### EXERCISE OBJECTIVE
The material is to be repeated exactly, from first line to last.

*** PROVIDED DATA Section Begins ***

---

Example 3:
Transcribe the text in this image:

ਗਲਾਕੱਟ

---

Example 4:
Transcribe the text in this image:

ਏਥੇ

*** PROVIDED DATA Section Ends ***

### YOUR SOLUTION
---

Example 3:
Transcribe the text in this image:

ਗਲਾਕੱਟ

---

Example 4:
Transcribe the text in this image:

ਏਥੇ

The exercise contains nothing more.